START SOURCE MATERIAL
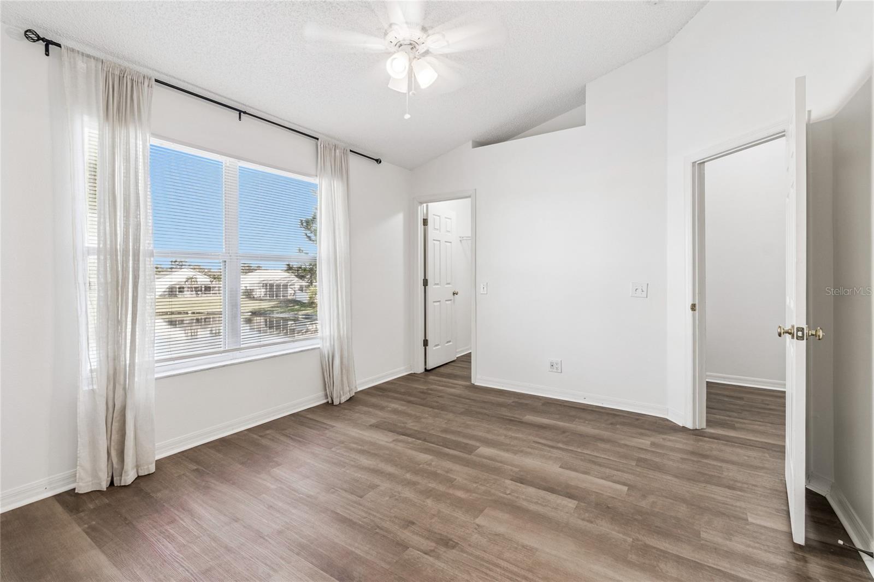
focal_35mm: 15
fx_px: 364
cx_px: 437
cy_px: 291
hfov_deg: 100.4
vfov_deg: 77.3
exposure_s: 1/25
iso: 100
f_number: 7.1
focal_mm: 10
END SOURCE MATERIAL
When you reproduce the entries above, keep every word exact and leave the images out.

focal_35mm: 15
fx_px: 364
cx_px: 437
cy_px: 291
hfov_deg: 100.4
vfov_deg: 77.3
exposure_s: 1/25
iso: 100
f_number: 7.1
focal_mm: 10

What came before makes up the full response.